В редакции изменили название, вот и все. Он стоял как вкопанный у края тротуара на улице Суфло, мимо него спешили женщины, неся сумки с провизией, проходили студенты с портфелями, а он не двигался с места, пока не прочел свою статью от первой строчки до последней. Теперь, когда статья была напечатана с разбивкой на абзацы, с набранными курсивом цитатами, она показалась ему куда лучше, чем прошлой ночью. Содержательная, хорошо продуманная статья. Право, к ней нельзя прибавить ни единого слова.
«А все-таки это странная манера – менять заголовок без ведома автора, – подумал он. – Правда, для широкой публики так, пожалуй, понятнее».
В нескольких шагах от себя он заметил невысокого старичка с козлиной бородкой, должно быть отставного чиновника, который тоже остановился и, держа в руках «Эко дю матен», читал его статью. Симону захотелось кинуться к нему и закричать: «Это я Симон Лашом!» Затем он подумал: «Каким он меня представляет? Верно, считает преуспевающим журналистом вроде…»
Он нарочно прошел мимо маленького чиновника, чуть не задев локтем своего первого читателя.

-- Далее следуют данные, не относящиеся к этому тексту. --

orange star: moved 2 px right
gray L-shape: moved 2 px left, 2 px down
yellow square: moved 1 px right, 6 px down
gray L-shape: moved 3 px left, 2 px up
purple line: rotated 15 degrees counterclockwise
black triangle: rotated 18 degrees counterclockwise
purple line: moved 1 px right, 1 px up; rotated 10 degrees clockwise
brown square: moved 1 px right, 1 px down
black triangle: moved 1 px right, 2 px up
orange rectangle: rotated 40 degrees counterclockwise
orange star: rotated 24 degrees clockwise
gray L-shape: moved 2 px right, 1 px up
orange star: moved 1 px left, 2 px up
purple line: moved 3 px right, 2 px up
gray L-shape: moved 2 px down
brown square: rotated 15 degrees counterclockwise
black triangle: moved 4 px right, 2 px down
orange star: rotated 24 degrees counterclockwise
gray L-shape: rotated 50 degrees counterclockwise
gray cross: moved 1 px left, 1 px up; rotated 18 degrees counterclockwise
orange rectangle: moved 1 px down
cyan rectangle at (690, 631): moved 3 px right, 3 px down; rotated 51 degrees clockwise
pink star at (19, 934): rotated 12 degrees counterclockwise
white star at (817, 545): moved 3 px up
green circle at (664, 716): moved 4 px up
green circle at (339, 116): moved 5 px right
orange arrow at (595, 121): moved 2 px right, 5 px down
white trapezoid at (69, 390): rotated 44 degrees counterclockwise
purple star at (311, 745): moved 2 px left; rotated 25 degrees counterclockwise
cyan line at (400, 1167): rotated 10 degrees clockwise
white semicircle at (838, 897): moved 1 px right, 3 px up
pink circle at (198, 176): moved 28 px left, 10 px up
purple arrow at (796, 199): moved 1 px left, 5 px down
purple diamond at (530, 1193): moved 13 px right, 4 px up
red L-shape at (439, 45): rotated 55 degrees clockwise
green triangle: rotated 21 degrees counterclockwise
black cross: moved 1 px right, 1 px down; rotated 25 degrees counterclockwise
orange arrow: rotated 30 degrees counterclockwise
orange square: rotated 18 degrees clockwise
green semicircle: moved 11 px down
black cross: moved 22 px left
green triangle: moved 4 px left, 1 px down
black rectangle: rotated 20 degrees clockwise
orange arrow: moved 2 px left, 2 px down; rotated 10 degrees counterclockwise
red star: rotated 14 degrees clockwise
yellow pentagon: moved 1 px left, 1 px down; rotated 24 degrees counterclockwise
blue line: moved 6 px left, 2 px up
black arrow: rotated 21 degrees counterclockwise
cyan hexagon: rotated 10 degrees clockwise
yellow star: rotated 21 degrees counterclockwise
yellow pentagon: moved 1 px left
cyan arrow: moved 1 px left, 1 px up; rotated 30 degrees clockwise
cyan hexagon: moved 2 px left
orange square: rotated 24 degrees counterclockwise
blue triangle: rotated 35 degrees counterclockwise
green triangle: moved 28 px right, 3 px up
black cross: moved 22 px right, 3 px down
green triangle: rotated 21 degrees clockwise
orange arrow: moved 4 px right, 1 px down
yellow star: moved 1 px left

Когда ученики четвертого класса, построенные в коридоре лицея Людовика Великого, увидели подходившего Симона Лашома, они принялись подталкивать друг друга локтями и шушукаться:
– Взгляни-ка на него! Что это с ним стряслось?
И действительно, Симон, медленно приближавшийся в сопровождении господина Мартена, преподавателя истории и географии, выступал в необычном наряде – черном, очень узком пальто и новом огромном котелке. Ему было явно не по себе оттого, что ученики таращили на него глаза, поэтому он держался необыкновенно чопорно и вопреки своей привычке старался не качать головой.
Раздался звонок, ученики вошли в класс. Симон повесил на вешалку пальто и великолепный котелок и собрал домашние работы. Мальчики раскрыли тетради, но перед тем, как продиктовать тему нового сочинения, Лашом сказал:
– Вы, без сомнения, уже прочитали в газетах, которые получают ваши родители, о смерти Жана де Ла Моннери.
Он остановился, словно ожидая, что кто-нибудь крикнет: «Ну конечно, сударь! Мы даже видели вашу статью». На сей раз он бы не сделал замечаний ученику, если бы тот перебил его таким возгласом. Но все молчали.
– Похороны состоятся сегодня, – продолжал Лашом. – Я должен на них присутствовать. Так что в десять часов вы будете свободны.
В классе поднялся радостный гул. Симон постучал ногтем по кафедре.